Pertanyaanya kenapa pesawat yang sedemikian hebat dan tidak tertandingi itu sedemikian cepat masuk museum?

Meski memiliki kinerja tak tertandingi SR-71 juga menghadapi masalah tingginya biaya oprasi yang juga tidak tertandingi. Inilah salah satu alasan kenapa pesawat ini kemudian dipaksa pensiun dini. Selain itu, Angkatan Udara AS mulai meragukan survivability pesawat untuk melawan sistem pertahanan udar Soviet (kemudian menjadi Rusia) yang baru seperti SA-10 Grumble (S-300) dan MiG-31 Foxhounds. Bahkan, Angkatan Udara aktif menolak upaya kongres untuk menghidupkan kembali Blackbird pada tahun 1990 karena alasan ini.

“Keputusan Angkatan Udara untuk mempensiun Blackbirds pada tahun 1990 didasarkan pada beberapa faktor. Dalam kesaksian kongres, Kepala Staf Angkatan Udara Jenderal Larry D. Welch mengidentifikasi peningkatan survivability satelit pengintai, SR-71 rentan terhadap SAM-5 Soviet dan biaya pemeliharaan armada SR-71. Faktor biaya adalah yang paling signifikan untuk Angkatan Udara karena mengganggu pembiayaan di sektor lain. Sekretaris Administrasi Angkatan Udara Edward C. Aldridge Jr memperkirakan bahwa uang yang digunakan untuk mengoperasikan armada SR-71 bisa untuk mengoperasikan dan memelihara dua sayap tempur taktis. ”
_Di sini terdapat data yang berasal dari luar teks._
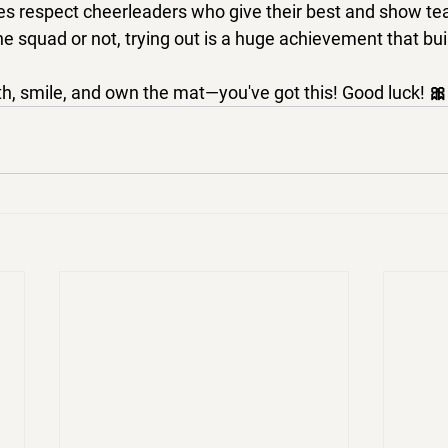
s respect cheerleaders who give their best and show team
 squad or not, trying out is a huge achievement that bui
h, 
smile, and own the mat
—you've got this! 
Good luck!
 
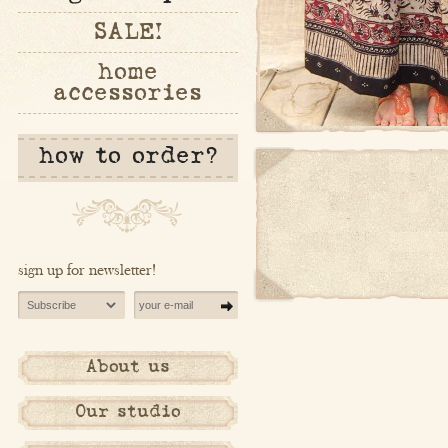
SALE!
home
accessories
how to order?
sign up for newsletter!
About us
Our studio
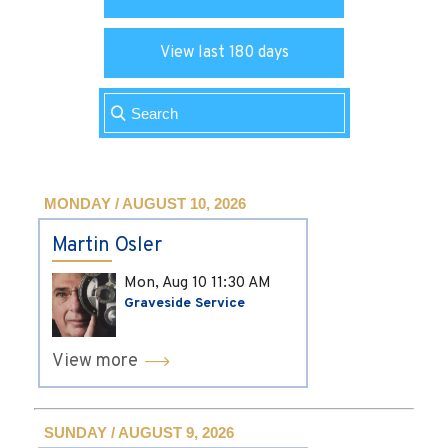
View last 180 days
MONDAY / AUGUST 10, 2026
Martin Osler
Mon, Aug 10
11:30 AM
Graveside Service
View more
SUNDAY / AUGUST 9, 2026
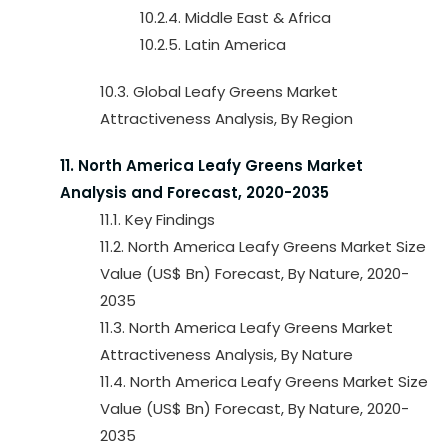
10.2.4. Middle East & Africa
10.2.5. Latin America
10.3. Global Leafy Greens Market
Attractiveness Analysis, By Region
11. North America Leafy Greens Market
Analysis and Forecast, 2020-2035
11.1. Key Findings
11.2. North America Leafy Greens Market Size
Value (US$ Bn) Forecast, By Nature, 2020-
2035
11.3. North America Leafy Greens Market
Attractiveness Analysis, By Nature
11.4. North America Leafy Greens Market Size
Value (US$ Bn) Forecast, By Nature, 2020-
2035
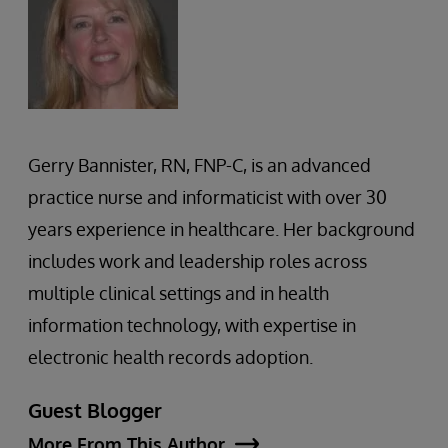
Gerry Bannister, RN, FNP-C, is an advanced
practice nurse and informaticist with over 30
years experience in healthcare. Her background
includes work and leadership roles across
multiple clinical settings and in health
information technology, with expertise in
electronic health records adoption.
Guest Blogger
More From This Author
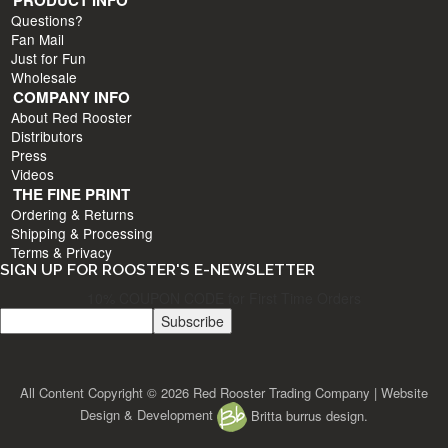
PRODUCT INFO
Questions?
Fan Mail
Just for Fun
Wholesale
COMPANY INFO
About Red Rooster
Distributors
Press
Videos
THE FINE PRINT
Ordering & Returns
Shipping & Processing
Terms & Privacy
SIGN UP FOR ROOSTER'S E-NEWSLETTER
10% COUPON CODE for First Time Orders
All Content Copyright © 2026 Red Rooster Trading Company | Website
Design & Development
Britta burrus design.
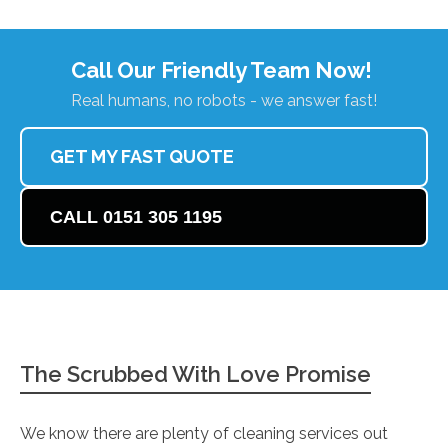
Call Our Friendly Team Now!
Real humans, no robots - we answer fast!
GET MY FAST QUOTE
CALL 0151 305 1195
The Scrubbed With Love Promise
We know there are plenty of cleaning services out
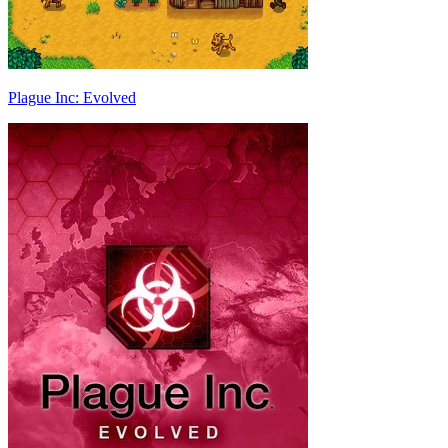
Plague Inc: Evolved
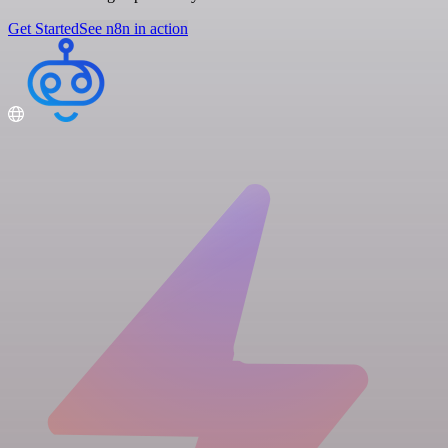
Get Started
See n8n in action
Perkiraan sejumlah perhitungan SR -71 membutuhkan biaya sekitar US$200.000 atau sekitar Rp2,7 miliar per jam untuk beroperasi (dengan kurs Rp13.500). Tingginya biaya disebabkan salah satunya fakta bahwa armada Blacbird hanya kecil yakni hanya dibangun 32 pesawat. Belum lagi desain unik SR-71 menjadikan pemeliharaan jauh lebih sulit. Selain itu juga diperlukan logistik khusus terutama untuk bahan bakar yang biayanya eksotis yakni US$18.000 atau sekitar Rp243 juta kala itu.
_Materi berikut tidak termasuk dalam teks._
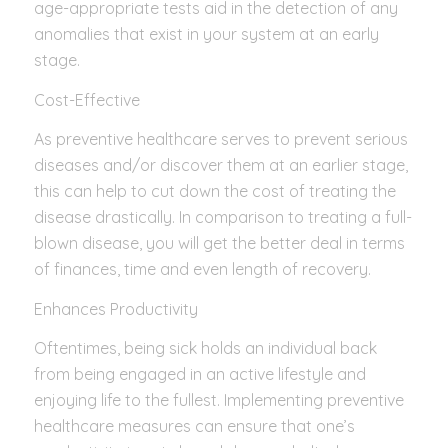
age-appropriate tests aid in the detection of any
anomalies that exist in your system at an early
stage.
Cost-Effective
As preventive healthcare serves to prevent serious
diseases and/or discover them at an earlier stage,
this can help to cut down the cost of treating the
disease drastically. In comparison to treating a full-
blown disease, you will get the better deal in terms
of finances, time and even length of recovery.
Enhances Productivity
Oftentimes, being sick holds an individual back
from being engaged in an active lifestyle and
enjoying life to the fullest. Implementing preventive
healthcare measures can ensure that one’s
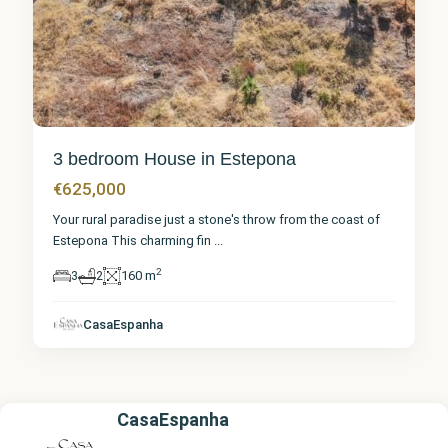
3 bedroom House in Estepona
€625,000
Your rural paradise just a stone's throw from the coast of
Estepona This charming fin
...
2
3
2
160 m
CasaEspanha
CasaEspanha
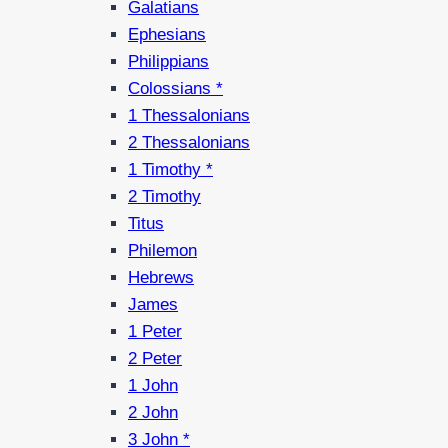
Galatians
Ephesians
Philippians
Colossians *
1 Thessalonians
2 Thessalonians
1 Timothy *
2 Timothy
Titus
Philemon
Hebrews
James
1 Peter
2 Peter
1 John
2 John
3 John *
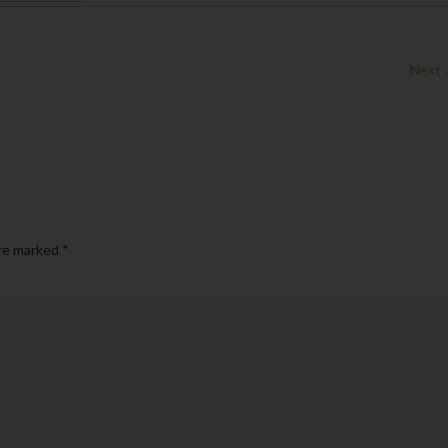
Next
are marked
*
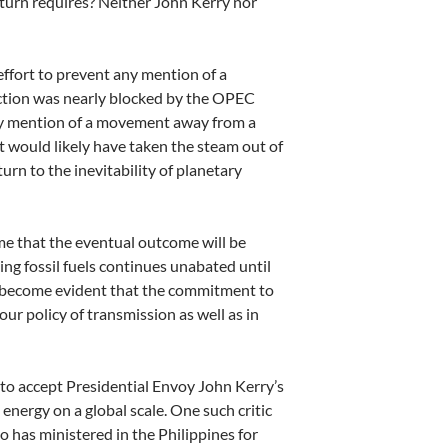
 turn requires? Neither John Kerry nor
effort to prevent any mention of a
ction was nearly blocked by the OPEC
 any mention of a movement away from
a
 it would likely have taken the steam out of
urn to the inevitability of planetary
me that the eventual outcome will be
ting fossil fuels continues unabated
until
so become evident that the commitment to
r policy of transmission as well as in
y to accept Presidential Envoy John
Kerry’s
energy on a global scale. One such critic
o has ministered in the Philippines for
Bahan bakar khusus SR-71 yang disebut JP-7 juga harus dibawa oleh pesawat tanker khusus KC-135Q saat mengisi bahan bakar. Bahan bakar ini memiliki titik nyala yang tinggi dan tidak akan menguap atau meledak di bawah panas dan tekanan ekstrem. Tetapi bahan bakar ini sulit dibakar atau dinyalakan dengan cara konvensional dan harus mengembangkan sistem pengapian kimia berbasis triethylborane yang menambah kompleksitas biaya.
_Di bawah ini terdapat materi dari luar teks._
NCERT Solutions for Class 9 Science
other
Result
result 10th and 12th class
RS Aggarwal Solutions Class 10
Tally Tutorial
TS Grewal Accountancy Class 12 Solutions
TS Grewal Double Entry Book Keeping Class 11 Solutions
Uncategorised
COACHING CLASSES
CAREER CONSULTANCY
Sementara di sisi lain anggaran Angkatan Udara menurun menjelang akhir Perang Dingin hingga akhirnya mereka tidak bisa lagi menjaga SR-71 yang mahal terutama karena ancaman baru mulai muncul. Layanan ini mengharapkan kombinasi dari satelit dan sarana teknis lainnya akan menggantikan jet legendaris tersebut.

Salah satu sistem tersebut adalah pesawat tak berawak atau drone pengintai Lockheed Martin RQ-3 DarkStar tetapi dibatalkan pada tahun 1999. Tetapi meski RQ-3 dibatalkan, Angkatan Udara terus mengembangkan Tier 3 yang memunculkan Lockheed Martin RQ-170 Sentinel dan kemungkinan juga pesawat tak berawak Northrop Grumman RQ-180.

Jika RQ-180 tidak ada, secara efektif sulit untuk menutup kesenjangan kemampuan karena ditinggalkan SR-71 Blackbird.